A chuckle answered him and the Australian continued his summary. "Took a bit of reconnaissance to be certain that we even could do anything about your group! Your North Temperate Zone's a tomb, from upper Canada to southern Mexico and, unevenly, around the globe, with Europe, the Mother Islands, Siberia, North Africa, the Near East, most of China, and so on, exterminated. Except for your people, of course, there's not a sign of human existence in the whole, ruddy belt!

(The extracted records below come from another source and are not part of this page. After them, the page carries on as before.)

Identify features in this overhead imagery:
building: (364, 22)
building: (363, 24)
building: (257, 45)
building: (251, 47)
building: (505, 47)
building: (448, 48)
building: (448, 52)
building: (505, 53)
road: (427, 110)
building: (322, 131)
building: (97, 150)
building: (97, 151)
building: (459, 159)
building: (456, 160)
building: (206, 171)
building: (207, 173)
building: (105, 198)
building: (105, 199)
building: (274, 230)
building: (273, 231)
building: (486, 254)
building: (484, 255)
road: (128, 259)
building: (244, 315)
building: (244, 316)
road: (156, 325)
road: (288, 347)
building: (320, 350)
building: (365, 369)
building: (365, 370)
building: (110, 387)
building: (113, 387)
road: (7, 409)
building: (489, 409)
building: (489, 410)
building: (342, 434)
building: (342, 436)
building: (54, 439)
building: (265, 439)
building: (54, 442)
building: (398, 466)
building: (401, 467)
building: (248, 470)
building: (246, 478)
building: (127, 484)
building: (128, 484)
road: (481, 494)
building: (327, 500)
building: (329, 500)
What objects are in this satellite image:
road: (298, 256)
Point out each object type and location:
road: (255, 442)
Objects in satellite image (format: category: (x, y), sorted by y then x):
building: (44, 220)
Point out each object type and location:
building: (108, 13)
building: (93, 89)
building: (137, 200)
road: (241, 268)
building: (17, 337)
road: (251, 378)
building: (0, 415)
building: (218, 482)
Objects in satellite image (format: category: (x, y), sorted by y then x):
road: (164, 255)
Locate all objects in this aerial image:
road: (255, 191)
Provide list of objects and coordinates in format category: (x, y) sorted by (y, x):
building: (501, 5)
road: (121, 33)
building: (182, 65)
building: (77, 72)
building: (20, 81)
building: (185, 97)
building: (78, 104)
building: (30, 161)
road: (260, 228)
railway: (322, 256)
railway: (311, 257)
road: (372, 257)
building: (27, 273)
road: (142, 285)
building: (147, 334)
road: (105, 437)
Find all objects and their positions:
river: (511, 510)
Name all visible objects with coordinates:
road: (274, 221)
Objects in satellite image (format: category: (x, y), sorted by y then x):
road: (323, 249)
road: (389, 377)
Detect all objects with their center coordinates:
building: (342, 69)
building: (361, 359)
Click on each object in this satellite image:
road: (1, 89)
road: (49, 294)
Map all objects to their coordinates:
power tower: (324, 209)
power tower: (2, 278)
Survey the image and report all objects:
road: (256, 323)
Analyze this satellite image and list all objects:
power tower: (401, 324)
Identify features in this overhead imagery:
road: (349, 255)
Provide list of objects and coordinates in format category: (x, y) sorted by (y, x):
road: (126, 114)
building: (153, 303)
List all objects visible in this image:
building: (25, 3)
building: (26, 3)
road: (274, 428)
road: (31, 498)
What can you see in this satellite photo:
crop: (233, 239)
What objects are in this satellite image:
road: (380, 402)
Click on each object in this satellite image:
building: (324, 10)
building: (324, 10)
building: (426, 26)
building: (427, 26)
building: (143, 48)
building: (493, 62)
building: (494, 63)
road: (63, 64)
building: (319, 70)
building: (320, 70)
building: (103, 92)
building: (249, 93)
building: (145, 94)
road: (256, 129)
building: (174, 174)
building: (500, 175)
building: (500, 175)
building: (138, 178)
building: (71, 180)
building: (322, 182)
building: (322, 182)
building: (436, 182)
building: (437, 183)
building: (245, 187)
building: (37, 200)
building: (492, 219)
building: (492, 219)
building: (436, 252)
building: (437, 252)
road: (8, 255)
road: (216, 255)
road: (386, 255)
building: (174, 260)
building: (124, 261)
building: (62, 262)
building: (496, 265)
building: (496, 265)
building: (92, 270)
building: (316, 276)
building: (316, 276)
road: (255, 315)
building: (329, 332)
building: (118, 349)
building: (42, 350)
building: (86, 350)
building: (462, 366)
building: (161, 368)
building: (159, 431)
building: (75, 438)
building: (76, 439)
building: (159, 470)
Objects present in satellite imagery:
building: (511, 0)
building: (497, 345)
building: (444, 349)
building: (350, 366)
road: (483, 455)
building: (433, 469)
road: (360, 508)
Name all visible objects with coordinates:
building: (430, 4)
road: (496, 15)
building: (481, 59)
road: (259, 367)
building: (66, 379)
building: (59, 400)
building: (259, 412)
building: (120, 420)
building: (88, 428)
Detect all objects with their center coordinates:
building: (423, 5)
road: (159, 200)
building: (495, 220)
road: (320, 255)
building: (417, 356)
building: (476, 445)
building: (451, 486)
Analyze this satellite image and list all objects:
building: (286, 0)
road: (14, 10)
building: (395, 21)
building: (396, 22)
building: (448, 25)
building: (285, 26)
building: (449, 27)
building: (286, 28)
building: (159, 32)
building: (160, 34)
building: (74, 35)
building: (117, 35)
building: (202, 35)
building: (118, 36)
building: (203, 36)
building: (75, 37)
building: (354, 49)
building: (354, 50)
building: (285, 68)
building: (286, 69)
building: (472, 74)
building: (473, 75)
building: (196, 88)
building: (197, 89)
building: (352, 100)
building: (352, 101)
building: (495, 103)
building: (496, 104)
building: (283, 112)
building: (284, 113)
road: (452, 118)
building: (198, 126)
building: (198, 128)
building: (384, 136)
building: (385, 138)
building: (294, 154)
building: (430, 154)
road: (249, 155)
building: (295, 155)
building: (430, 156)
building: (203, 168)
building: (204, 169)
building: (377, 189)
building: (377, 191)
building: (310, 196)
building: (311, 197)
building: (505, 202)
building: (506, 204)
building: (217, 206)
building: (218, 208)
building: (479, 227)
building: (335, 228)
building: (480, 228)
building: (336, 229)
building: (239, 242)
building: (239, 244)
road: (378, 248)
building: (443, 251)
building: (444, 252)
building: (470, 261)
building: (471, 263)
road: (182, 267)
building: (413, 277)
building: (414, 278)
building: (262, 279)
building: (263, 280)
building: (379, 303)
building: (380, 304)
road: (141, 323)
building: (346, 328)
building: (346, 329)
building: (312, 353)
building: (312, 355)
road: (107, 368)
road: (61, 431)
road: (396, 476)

"Our parliaments--Australia and New Zealand, too, incidentally--are creating a world outfit, as rapidly as we can. Everybody's coming in--the Latins, the African nations, Indonesia. International government, of course. In partial being, already. Has to happen. The H-weapons we made will be kept in our deserts till the world government's strong enough to take charge of them, and to keep them as a perpetual guarantee that nobody, ever, hereafter, will try to set up any new orders, soviet system, or tyranny of whatever sort. Meaning--men are to become free and equal, from now on in. Without race differences. Took the extermination of half a world to bring it about. Worth it, though, perhaps, eh?"
Vance was supposed to answer. He said, wryly, into the mike before him, "Some price!"
The voice agreed. "Righto. Northern part of the white race
in toto,
save for us cousins down under. Slavs. Japanese--gone. Most Chinese.
Quite
a high fee for perpetual liberty and individual equality.
Paid,
though. Your people ought to enjoy the world that's coming up. After all, you're thirteen United States citizens. But you're a rather mixed bunch yourselves."
Vance said, so softly Ben felt it might not be heard, "We're as near to being one as if we were all brothers and sisters."
"Don't we know! You Yanks aren't aware of it, but your broadcasts, the past two years, have been front-page headlines down under, from the first."